Coronavirus : après la vague pour les soignants, voici celle des laborantins

Par Laurence Coustal, AFP  |   |  670  mots
(Crédits : Reuters)
"On tient mais jusqu'à quand ?": face à la massification des tests du COVID-19, les laboratoires de biologie médicale saturent et les personnels "sous la vague" fatiguent.

Après les soignants, c'est au tour aux laborantins d'être sous pression par la crise sanitaire.

"On n'arrête pas! C'est du non stop", alerte Claude Cohen, président du Syndicat national des médecins biologistes (SNMB). "Le personnel est très fatigué, au bord de la rupture".

Le nombre de tests virologiques (PCR) qui permettent de déterminer si une personne est porteuse du virus, longtemps contraint par la pénurie, dépasse désormais le million par semaine, selon les chiffres de la direction générale de la Santé (DGS). Un objectif, fixé par le ministre de la Santé Olivier Véran, synonyme de travail à la chaîne pour les laboratoires de biologie médicale.

"On a quasiment multiplié notre activité par deux", détaille à l'AFP François Blanchecotte, président du Syndicat des biologistes (SDB). Le nombre de tests réalisés s'est notamment envolé depuis que ces derniers sont totalement pris en charge par l'assurance maladie.

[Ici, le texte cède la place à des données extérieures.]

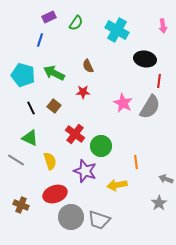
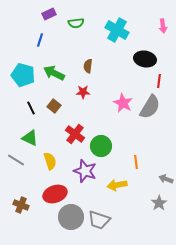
purple rectangle: moved 3 px up
green semicircle: rotated 49 degrees clockwise
brown semicircle: rotated 32 degrees clockwise
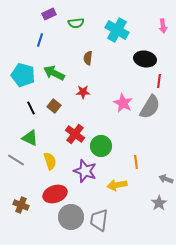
brown semicircle: moved 8 px up
gray trapezoid: rotated 80 degrees clockwise
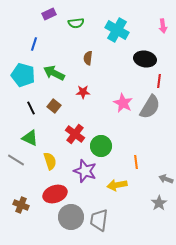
blue line: moved 6 px left, 4 px down
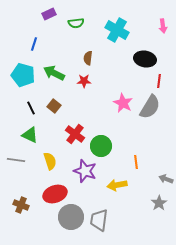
red star: moved 1 px right, 11 px up
green triangle: moved 3 px up
gray line: rotated 24 degrees counterclockwise
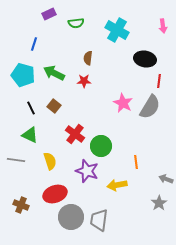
purple star: moved 2 px right
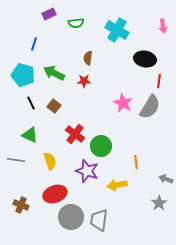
black line: moved 5 px up
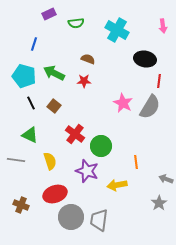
brown semicircle: moved 1 px down; rotated 104 degrees clockwise
cyan pentagon: moved 1 px right, 1 px down
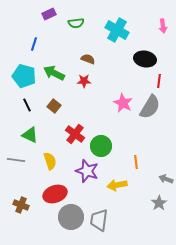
black line: moved 4 px left, 2 px down
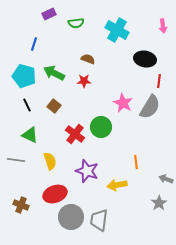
green circle: moved 19 px up
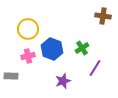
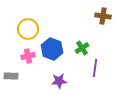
purple line: rotated 24 degrees counterclockwise
purple star: moved 4 px left; rotated 14 degrees clockwise
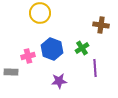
brown cross: moved 2 px left, 9 px down
yellow circle: moved 12 px right, 16 px up
purple line: rotated 12 degrees counterclockwise
gray rectangle: moved 4 px up
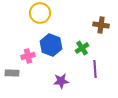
blue hexagon: moved 1 px left, 4 px up
purple line: moved 1 px down
gray rectangle: moved 1 px right, 1 px down
purple star: moved 2 px right
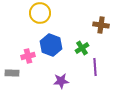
purple line: moved 2 px up
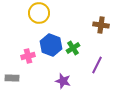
yellow circle: moved 1 px left
green cross: moved 9 px left
purple line: moved 2 px right, 2 px up; rotated 30 degrees clockwise
gray rectangle: moved 5 px down
purple star: moved 2 px right; rotated 21 degrees clockwise
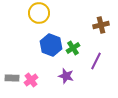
brown cross: rotated 21 degrees counterclockwise
pink cross: moved 3 px right, 24 px down; rotated 24 degrees counterclockwise
purple line: moved 1 px left, 4 px up
purple star: moved 3 px right, 5 px up
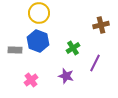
blue hexagon: moved 13 px left, 4 px up
purple line: moved 1 px left, 2 px down
gray rectangle: moved 3 px right, 28 px up
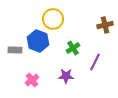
yellow circle: moved 14 px right, 6 px down
brown cross: moved 4 px right
purple line: moved 1 px up
purple star: rotated 14 degrees counterclockwise
pink cross: moved 1 px right
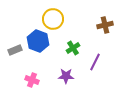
gray rectangle: rotated 24 degrees counterclockwise
pink cross: rotated 32 degrees counterclockwise
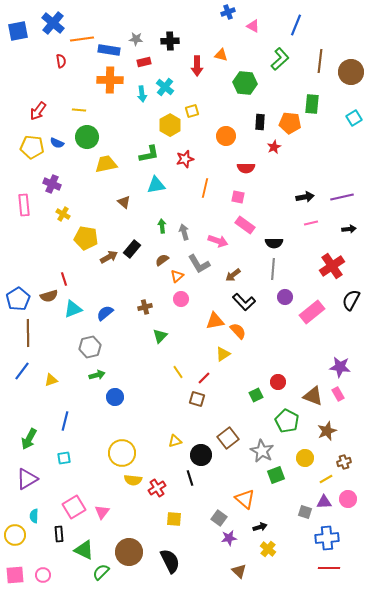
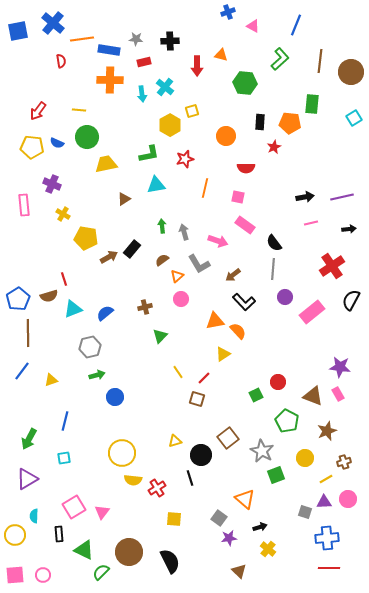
brown triangle at (124, 202): moved 3 px up; rotated 48 degrees clockwise
black semicircle at (274, 243): rotated 54 degrees clockwise
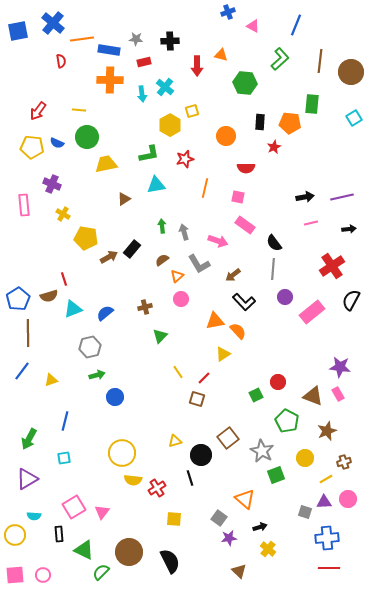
cyan semicircle at (34, 516): rotated 88 degrees counterclockwise
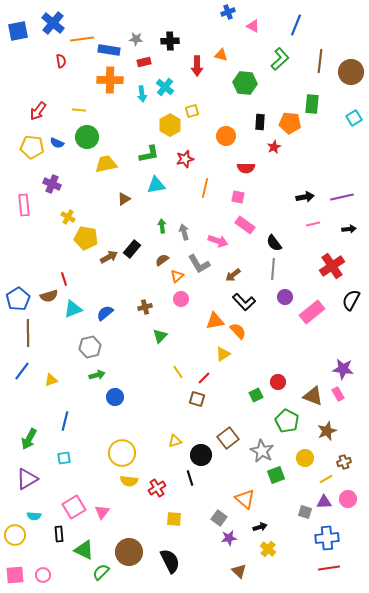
yellow cross at (63, 214): moved 5 px right, 3 px down
pink line at (311, 223): moved 2 px right, 1 px down
purple star at (340, 367): moved 3 px right, 2 px down
yellow semicircle at (133, 480): moved 4 px left, 1 px down
red line at (329, 568): rotated 10 degrees counterclockwise
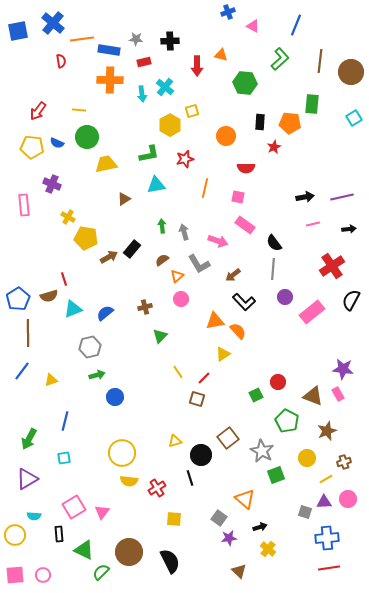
yellow circle at (305, 458): moved 2 px right
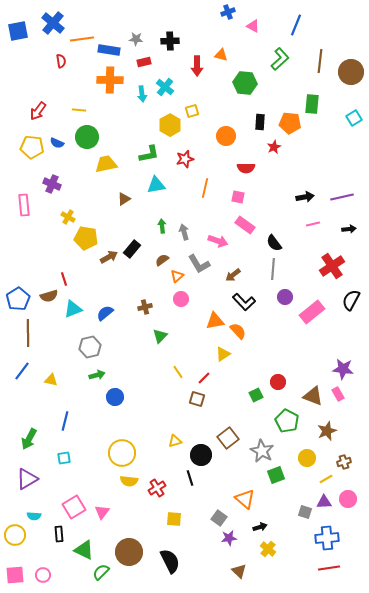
yellow triangle at (51, 380): rotated 32 degrees clockwise
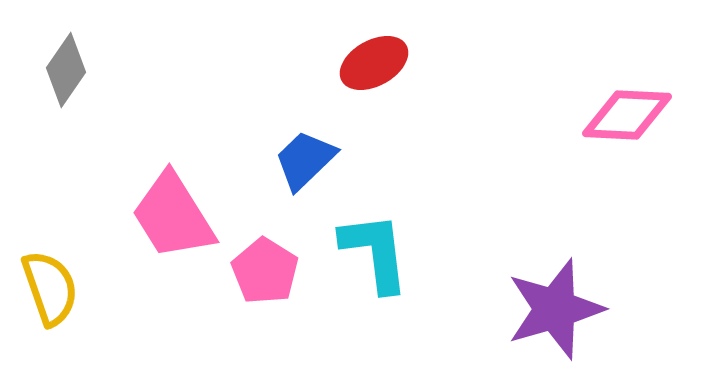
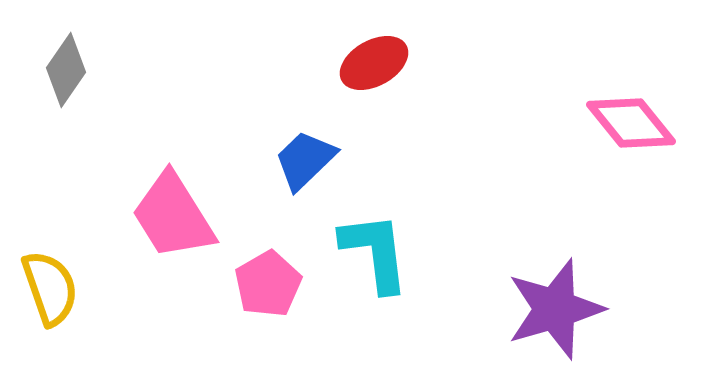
pink diamond: moved 4 px right, 8 px down; rotated 48 degrees clockwise
pink pentagon: moved 3 px right, 13 px down; rotated 10 degrees clockwise
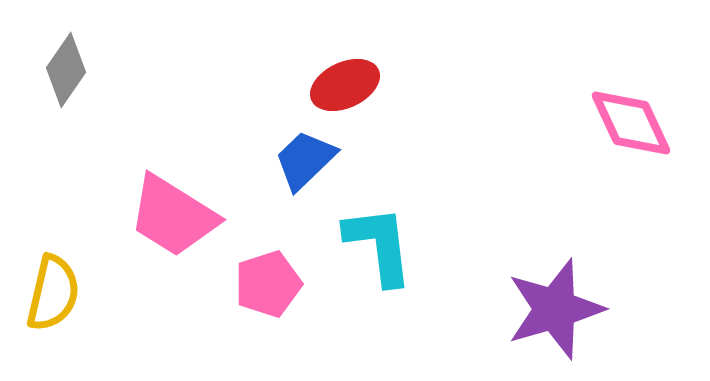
red ellipse: moved 29 px left, 22 px down; rotated 4 degrees clockwise
pink diamond: rotated 14 degrees clockwise
pink trapezoid: rotated 26 degrees counterclockwise
cyan L-shape: moved 4 px right, 7 px up
pink pentagon: rotated 12 degrees clockwise
yellow semicircle: moved 3 px right, 5 px down; rotated 32 degrees clockwise
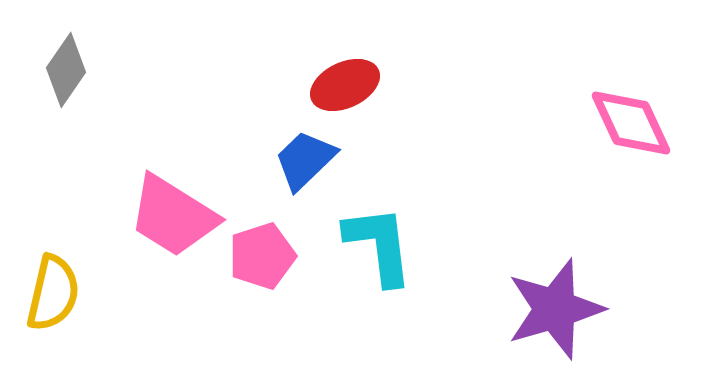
pink pentagon: moved 6 px left, 28 px up
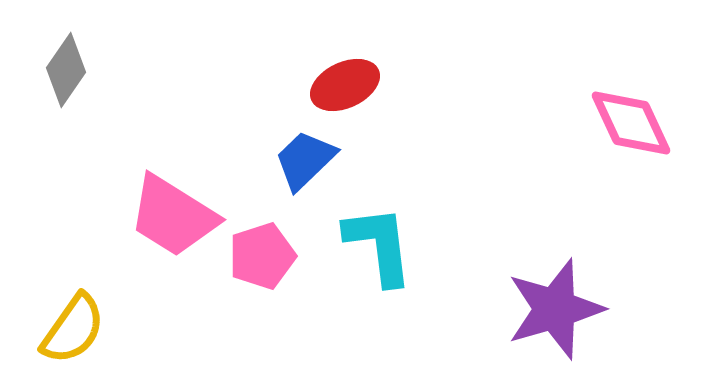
yellow semicircle: moved 20 px right, 36 px down; rotated 22 degrees clockwise
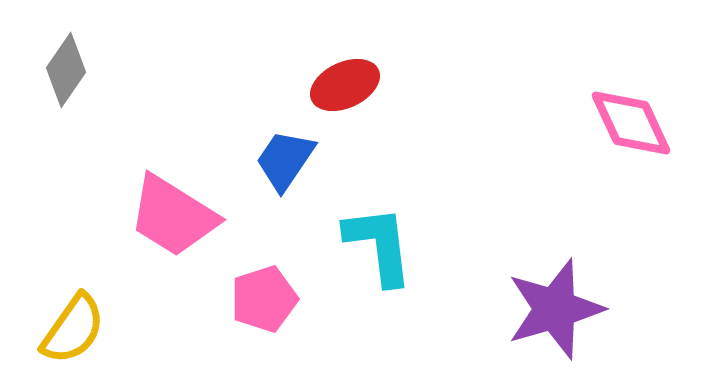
blue trapezoid: moved 20 px left; rotated 12 degrees counterclockwise
pink pentagon: moved 2 px right, 43 px down
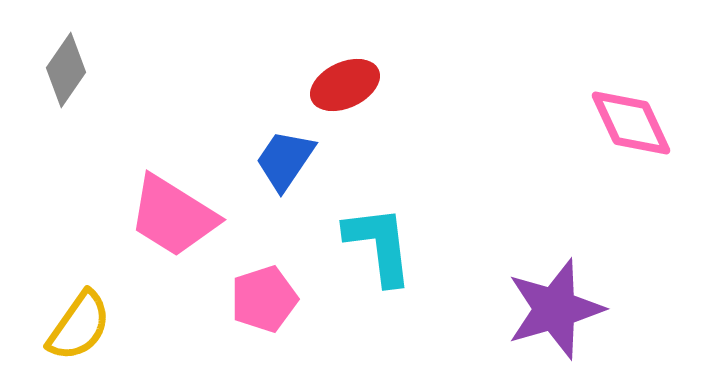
yellow semicircle: moved 6 px right, 3 px up
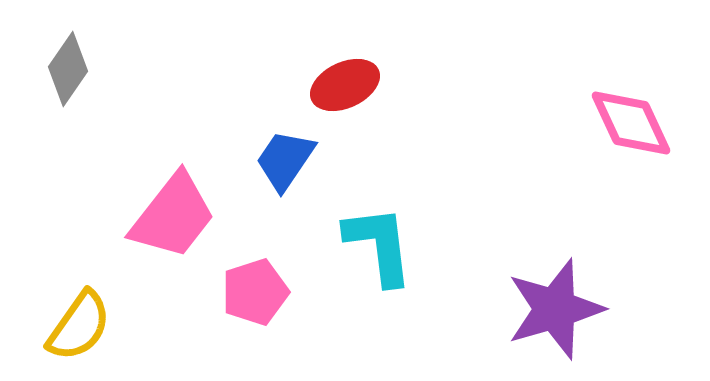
gray diamond: moved 2 px right, 1 px up
pink trapezoid: rotated 84 degrees counterclockwise
pink pentagon: moved 9 px left, 7 px up
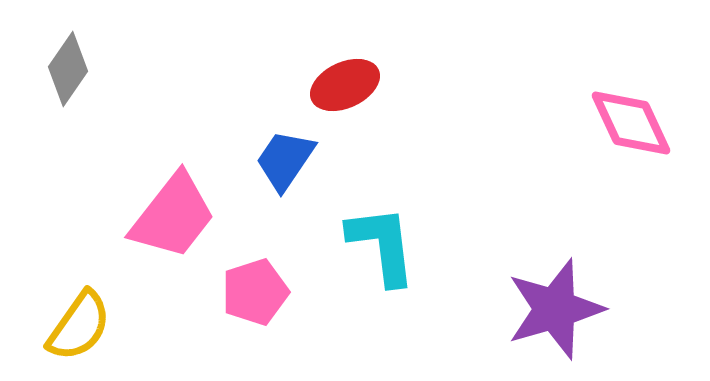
cyan L-shape: moved 3 px right
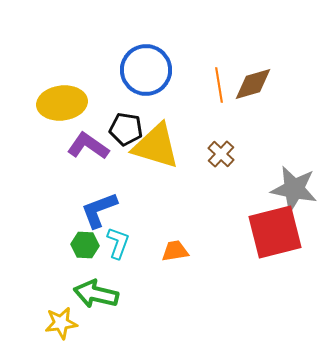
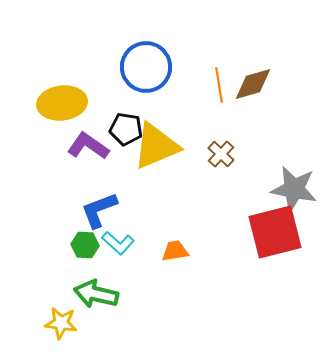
blue circle: moved 3 px up
yellow triangle: rotated 40 degrees counterclockwise
cyan L-shape: rotated 112 degrees clockwise
yellow star: rotated 16 degrees clockwise
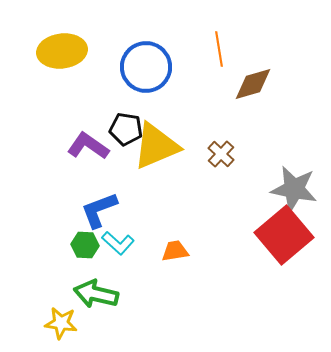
orange line: moved 36 px up
yellow ellipse: moved 52 px up
red square: moved 9 px right, 3 px down; rotated 26 degrees counterclockwise
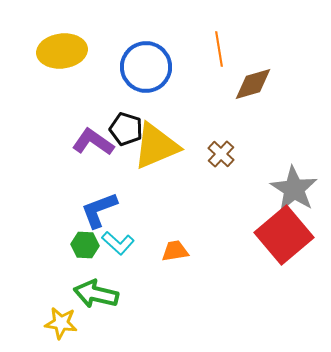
black pentagon: rotated 8 degrees clockwise
purple L-shape: moved 5 px right, 4 px up
gray star: rotated 21 degrees clockwise
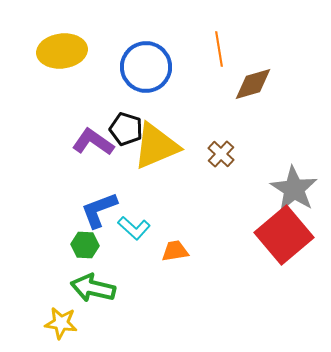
cyan L-shape: moved 16 px right, 15 px up
green arrow: moved 3 px left, 6 px up
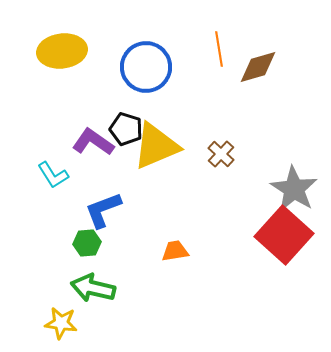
brown diamond: moved 5 px right, 17 px up
blue L-shape: moved 4 px right
cyan L-shape: moved 81 px left, 53 px up; rotated 16 degrees clockwise
red square: rotated 8 degrees counterclockwise
green hexagon: moved 2 px right, 2 px up; rotated 8 degrees counterclockwise
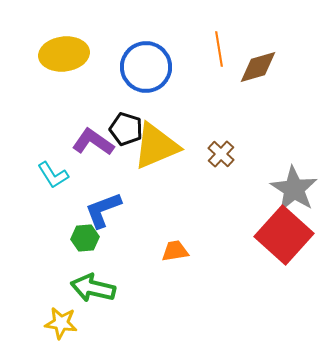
yellow ellipse: moved 2 px right, 3 px down
green hexagon: moved 2 px left, 5 px up
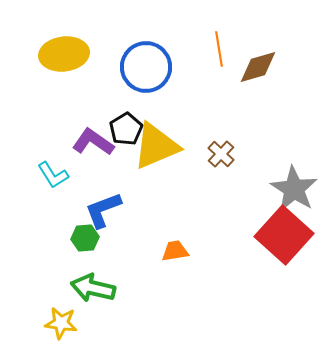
black pentagon: rotated 24 degrees clockwise
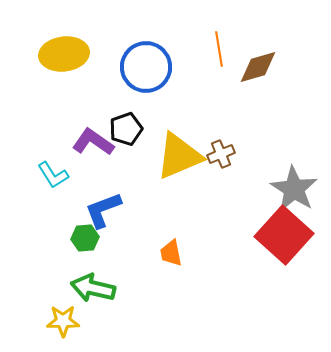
black pentagon: rotated 12 degrees clockwise
yellow triangle: moved 23 px right, 10 px down
brown cross: rotated 24 degrees clockwise
orange trapezoid: moved 4 px left, 2 px down; rotated 92 degrees counterclockwise
yellow star: moved 2 px right, 2 px up; rotated 8 degrees counterclockwise
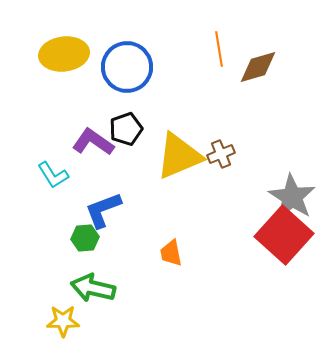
blue circle: moved 19 px left
gray star: moved 2 px left, 8 px down
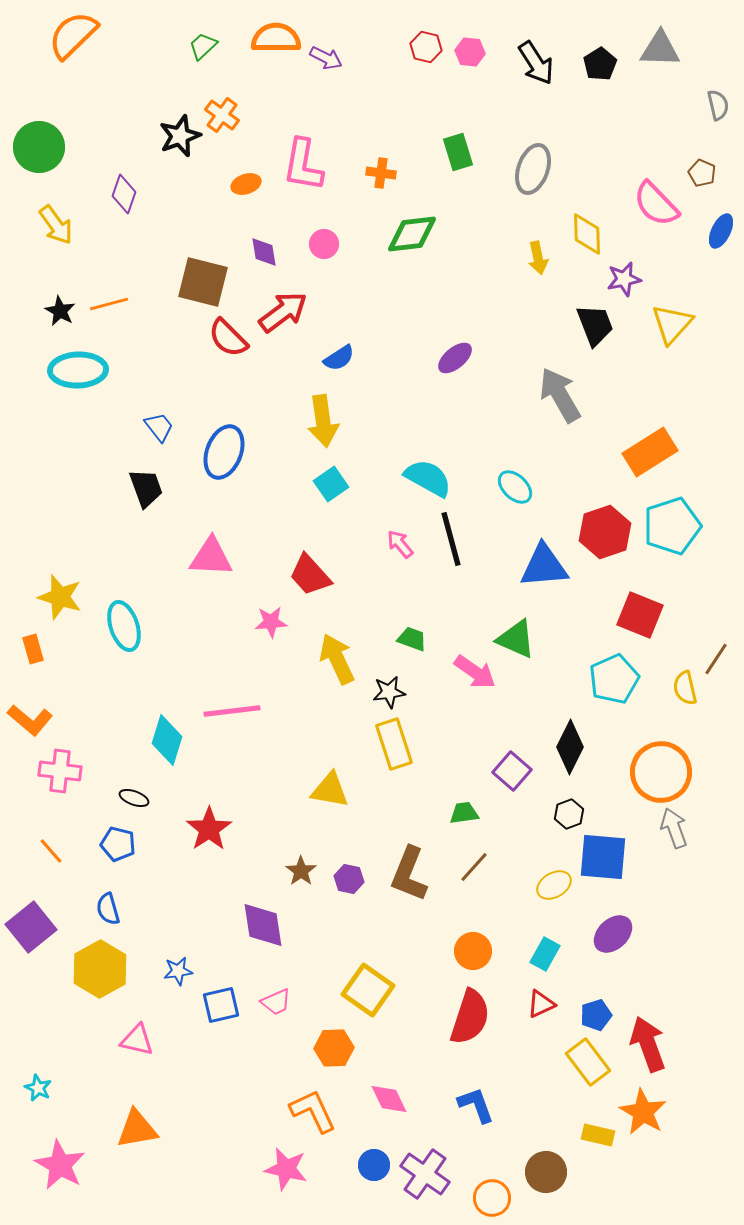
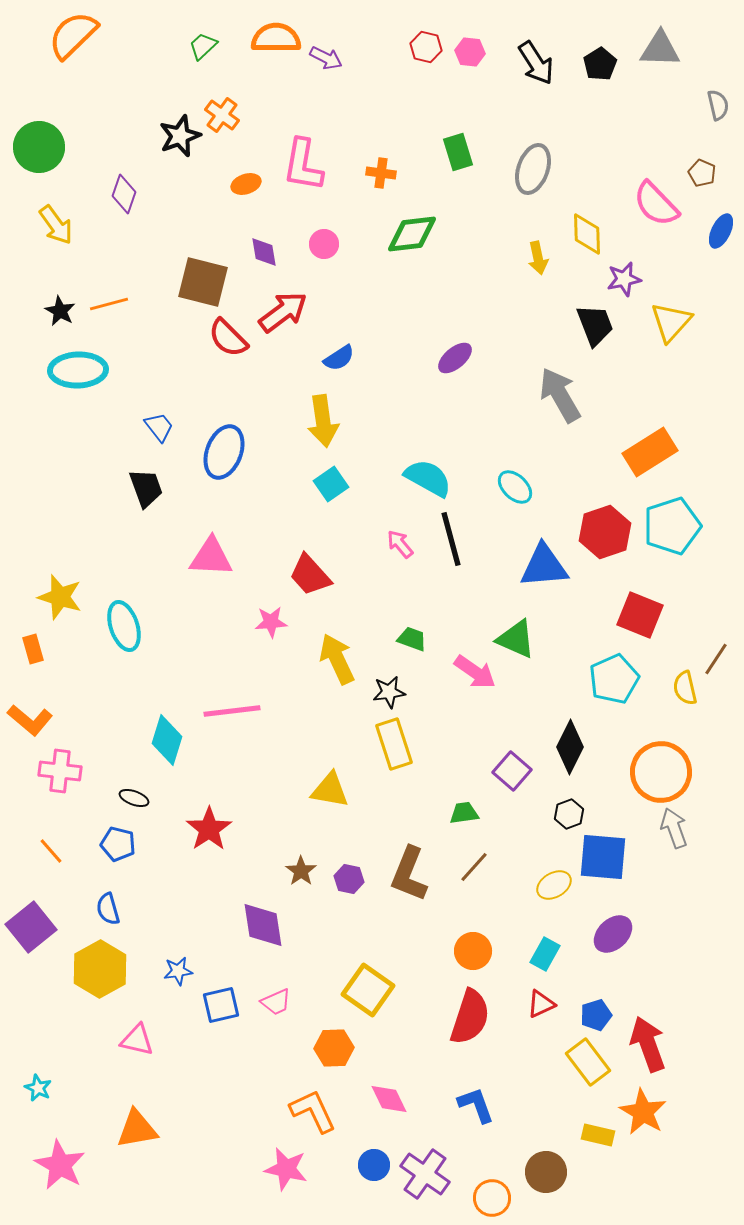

Pour tenter d'endiguer cette demande exponentielle, tentes et barnums ont fleuri sur les trottoirs, des machines d'analyse ont été commandées, les heures supplémentaires multipliées... Et depuis peu, les labos privilégient les porteurs de symptômes et les cas contacts.

"Ces prélèvements (PCR, ndlr) demandent du temps. Ceux de gorges ou salivaires, qui sont à l'étude en France mais sont déjà utilisés dans certains pays européens, permettraient d'aller plus vite", note Claude Cohen.

"Il y avait un tel afflux qu'on a dû s'organiser: on a décidé de limiter les tests Covid entre 11h et 13h donc deux heures par jour, même si le plus souvent c'est plutôt trois heures tellement il y a du monde", explique une laborantine qui travaille dans le centre de Paris. D'autres structures ont au contraire élargi les plages d'accueil, fait sauter les rendez-vous ou encore réservé des créneaux aux seuls tests Covid.

"Méfiance sur l'explosion sociale"

Cet été, certains ont également pu faire appel à des étudiants en médecine et soins infirmiers. "Mais ce n'est pas une aide pérenne", regrette Patricia Ibeaho Bouya, technicienne dans un laboratoire de l'Est parisien qui termine sa neuvième heure de travail sans pause. Avec ses collègues, ils se répartissent les heures supplémentaires "pour ne pas trop saturer".

"On carbure, on est obligés de tenir. Pour l'instant on tient, mais jusqu'à quand ?", s'interroge-t-elle.

Ces derniers temps, comme les queues devant les labos, le temps nécessaire pour se faire dépister s'allonge: dans son dernier point épidémiologique hebdomadaire, le 3 septembre, Santé publique France note une "augmentation du délai entre le début des signes et la réalisation du test (3,8 jours)", amoindrissant l'efficacité de la riposte face au Covid-19.

Et l'attente ne se fait pas toujours dans la bonne humeur. "Certains sont vraiment tendus mais ça va mieux depuis que nous avons fait appel à un vigile pour fluidifier le flux et tempérer les comportements", témoigne Patricia Ibeaho Bouya, se réjouissant en revanche que "d'autres comprennent nos conditions de travail, nous félicitent, nous soutiennent avec des mots d'encouragement".

Mais "méfiance sur l'explosion sociale. Si les personnels de laboratoires privés décidaient de se mettre en grève...", prévient François Blanchecotte, rappelant qu'ils n'avaient rien obtenu lors des accords du Ségur de la santé.

"Or aujourd'hui, ils sont sous la vague".

Lundi, une cinquantaine de personnes se sont rassemblées devant le siège sarthois des laboratoires Laborizon au Mans, dans le cadre d'un appel à la grève pour dénoncer les conditions de travail des salariés qui s'estiment en première ligne sur les tests Covid.

A l'issue d'une première réunion de négociations, vendredi, "l'intersyndicale CFDT-CGT (a consulté) le personnel sur les propositions de la direction qui ne sont pas à la hauteur des revendications en termes de conditions de travail et de revalorisation des salaires", a indiqué à l'AFP Pascal Chataigner, délégué CFDT.